22-01-27 United States Acb ... by Florian Mueller

I'm so happy. But why is this great if the front page says "in support of neither party" instead of overtly backing Apple? Let me explain:

  • A brief in support of Epic has to urge reversal on the Sherman Act counts. The filing by the federal government on behalf of the United States says: "The Court should ensure that the Sherman Act is not unduly narrowed through legal error." In other words, the district court should have side with Epic on more legal questions than it did.

  • It's politically always easier in an inter-company conflict for the U.S. government to just focus on issues and not throw its weight behind one party.

  • Technically speaking, Apple could still win even if the United States Court of Appeals for the Ninth Circuit agreed with the United States government on all of the issues it addresses.
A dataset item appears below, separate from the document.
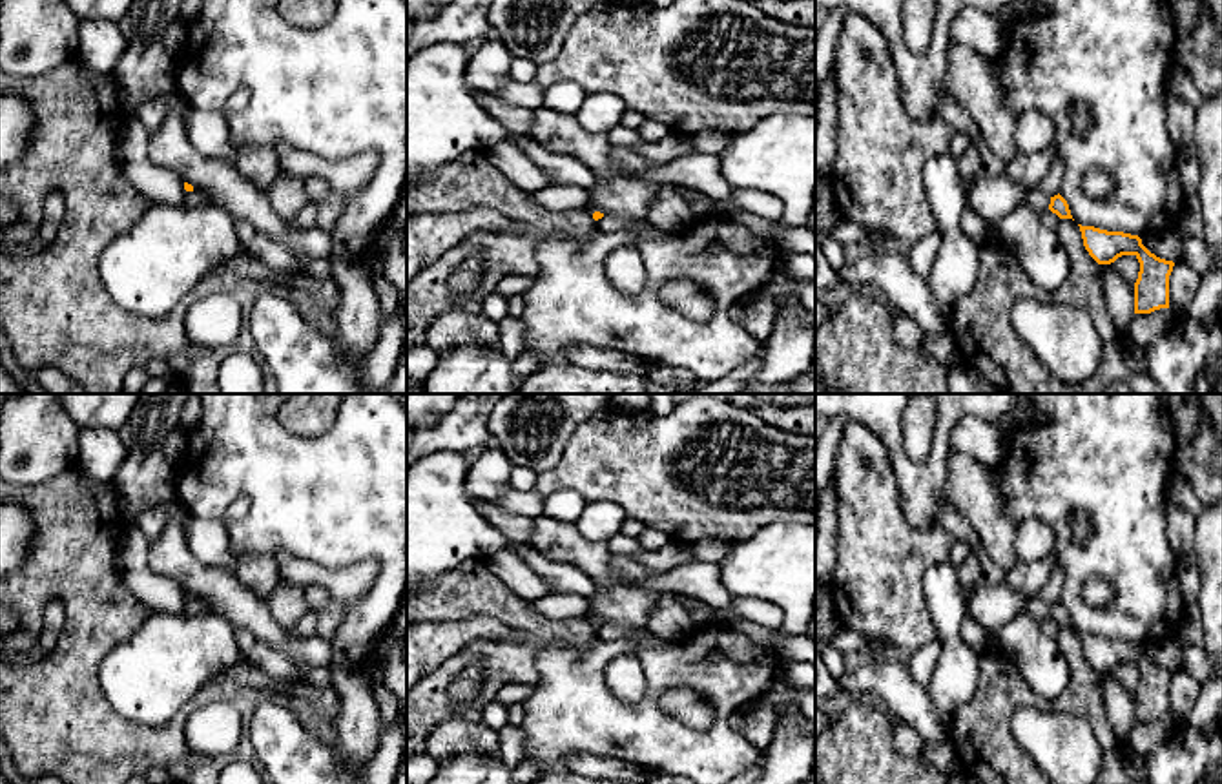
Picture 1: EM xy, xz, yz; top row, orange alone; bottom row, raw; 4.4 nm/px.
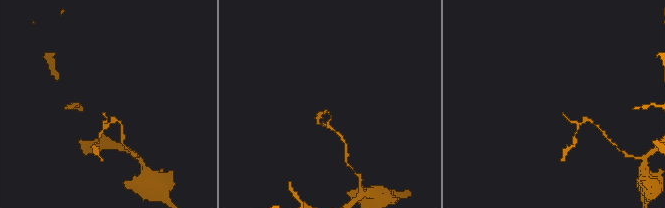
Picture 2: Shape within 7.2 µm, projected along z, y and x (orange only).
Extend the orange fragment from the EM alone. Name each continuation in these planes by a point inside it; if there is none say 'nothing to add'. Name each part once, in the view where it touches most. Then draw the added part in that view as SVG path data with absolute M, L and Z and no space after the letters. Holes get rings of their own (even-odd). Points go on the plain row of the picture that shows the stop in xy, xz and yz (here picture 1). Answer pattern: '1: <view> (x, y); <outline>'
nothing to add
A chain is a strong as its weakest link, and the U.S. government addresses almost everything that matters, but Apple would still have a path to victory under the rule-of-reason analysis (while all the amicus briefs in Epic's favor also urge reversal of that one). It's not, however, like the DOJ-ATR filing would automatically make Apple a winner: the government simply doesn't address certain other aspects, which doesn't mean it agrees with Apple on them (most likely, it doesn't).

Like others, the DOJ-ATR argues that Section 1 of the Sherman Act should apply even to contracts of adhesion that are unilaterally imposed by one player. I still don't agree, but I wouldn't mind if that was the ultimate outcome.

But the United States also helps Epic with respect to Section 2, disagreeing with the district court's market-power analysis.

And market definition comes up. That's the strategic battlefield here, really, also with a view to other App Store issues than just Epic's case. Now, one can reasonably read the federal government's submission as being--between the lines--sympathetic to even a single-brand market definition. That's because the very first step of the single-brand market analysis (Kodak, Newcal) also relates to whether Epic was right when it said there was an operating system (iOS) foremarket (and then an app distribution aftermarket). On this one, the United States supports Epic, though other hurdles remain and are not addressed by the brief. Furthermore, the DOJ supports Epic on tying.

Jonathan Kanter, the Assistant Attorney General in charge of the Antitrust Division, did not sign the brief in his own name. People working for him did. I attribute this to a simple fact: he used to be (until his appointment to his current post) counsel of record for the Coalition for App Fairness, an Epic-founded organization that supports Epic in this context. By becoming a signatory in his own name, he'd have invited allegations of a conflict of interests. Similarly, his predecessor Makan Delrahim didn't put his name on the DOJ's filings in support of Qualcomm (his former client). Apple is a bit out of luck with Antitrust AAGs: when their main rival was Qualcomm, Makan Delrahim was at the helm of DOJ-ATR; and now that Apple's primary rival is Epic, there's a former CAF counsel in charge.

What an incredible backing Epic has received. I upgrade my rating from 8/10 to 9/10. I'd still have liked to see companies like Facebook, Tesla, Activision-Blizzard chime in. But can't have everything. And there's still a couple more hours for more filings.

Apple should alter course. Why does it have to be the Evil Empire? The tyrant who makes app developers' lives miserable? Time for change, and I don't see why such change couldn't still happen under Tim Cook.